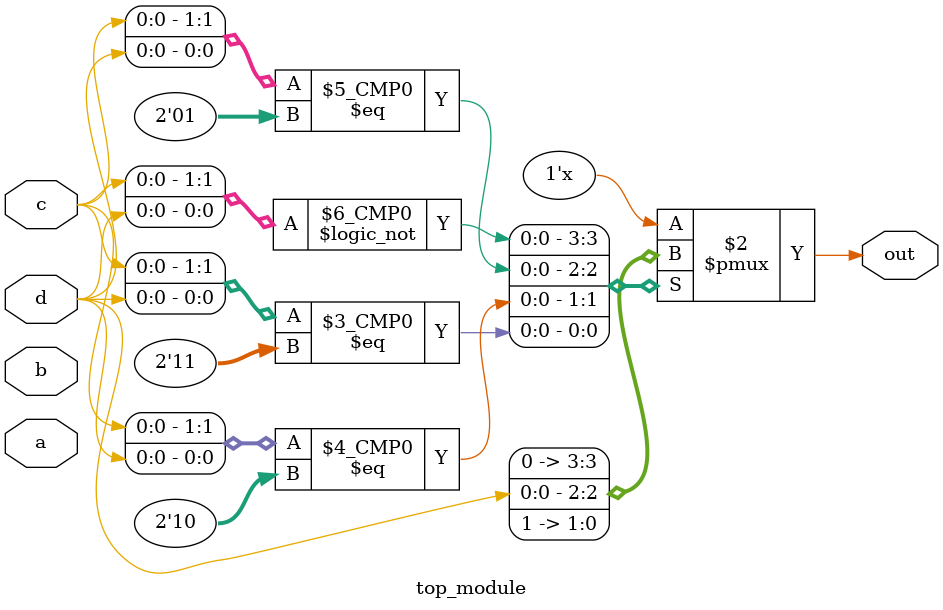
<source format=sv>
module top_module (
	input a, 
	input b,
	input c,
	input d,
	output reg out
);

	always @* begin
		case ({c, d})
			2'b00:
				out = 1'b0;
			2'b01:
				out = d;
			2'b10:
				out = 1'b1;
			2'b11:
				out = 1'b1;
		endcase
	end

endmodule

</source>
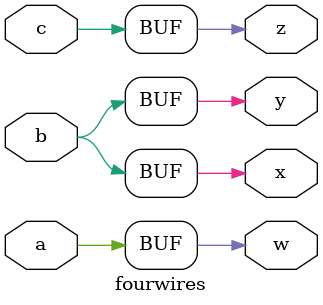
<source format=v>
module fourwires (
    input a,b,c,
    output w,x,y,z
);
    assign {w,x,y,z} = {a,b,b,c} ;
endmodule
</source>
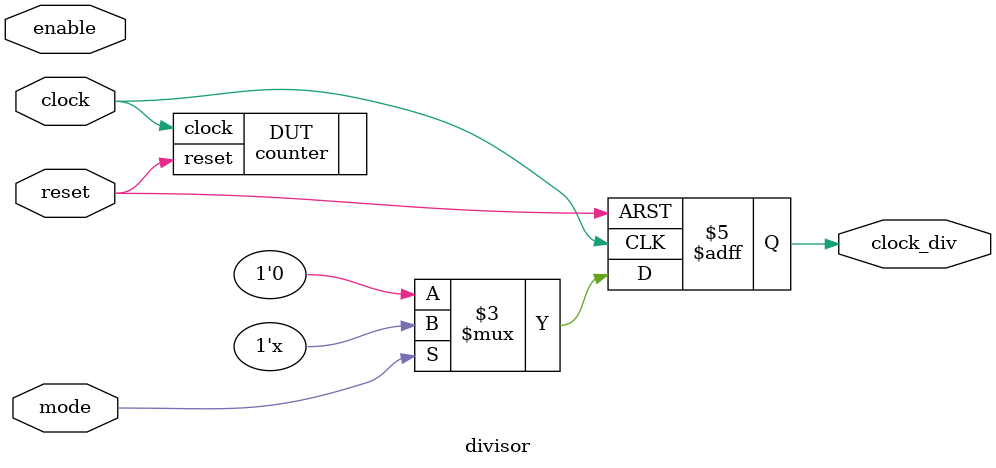
<source format=v>
module divisor(

	input clock,
	input reset,
	input mode,
	input enable,
	output reg clock_div
);

counter DUT (

	.clock(clock),
	.reset(reset)

);

comparator DUT1 (

	.counter(counter),
	.clock_div_enable(enable)	

);

always @(posedge clock or posedge reset) begin

if(reset) 
	
	clock_div <= 32'b0;
	
	else
	
		case(mode)
		
			//4'b0000
			4'b0001: clock_div <= counter [0];
			//4'b0010: clock_div <= 
			//4'b0011: clock_div <= 
			//4'b0100: clock_div <= 
			4'b0101: clock_div <= counter [1];
			default : clock_div <= 32'b0;
endcase

end

endmodule



		
</source>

- [What to do] Restate the records above in full and word for word, but do not carry over any pictures.

- [Written solution]
<source format=sv>
module top_module (
	input a, 
	input b,
	input c,
	input d,
	output reg out
);

	always @* begin
		case ({c, d})
			2'b00:
				out = 1'b0;
			2'b01:
				out = d;
			2'b10:
				out = 1'b1;
			2'b11:
				out = 1'b1;
		endcase
	end

endmodule

</source>
<source format=v>
module fourwires (
    input a,b,c,
    output w,x,y,z
);
    assign {w,x,y,z} = {a,b,b,c} ;
endmodule
</source>
<source format=v>
module divisor(

	input clock,
	input reset,
	input mode,
	input enable,
	output reg clock_div
);

counter DUT (

	.clock(clock),
	.reset(reset)

);

comparator DUT1 (

	.counter(counter),
	.clock_div_enable(enable)	

);

always @(posedge clock or posedge reset) begin

if(reset) 
	
	clock_div <= 32'b0;
	
	else
	
		case(mode)
		
			//4'b0000
			4'b0001: clock_div <= counter [0];
			//4'b0010: clock_div <= 
			//4'b0011: clock_div <= 
			//4'b0100: clock_div <= 
			4'b0101: clock_div <= counter [1];
			default : clock_div <= 32'b0;
endcase

end

endmodule



		
</source>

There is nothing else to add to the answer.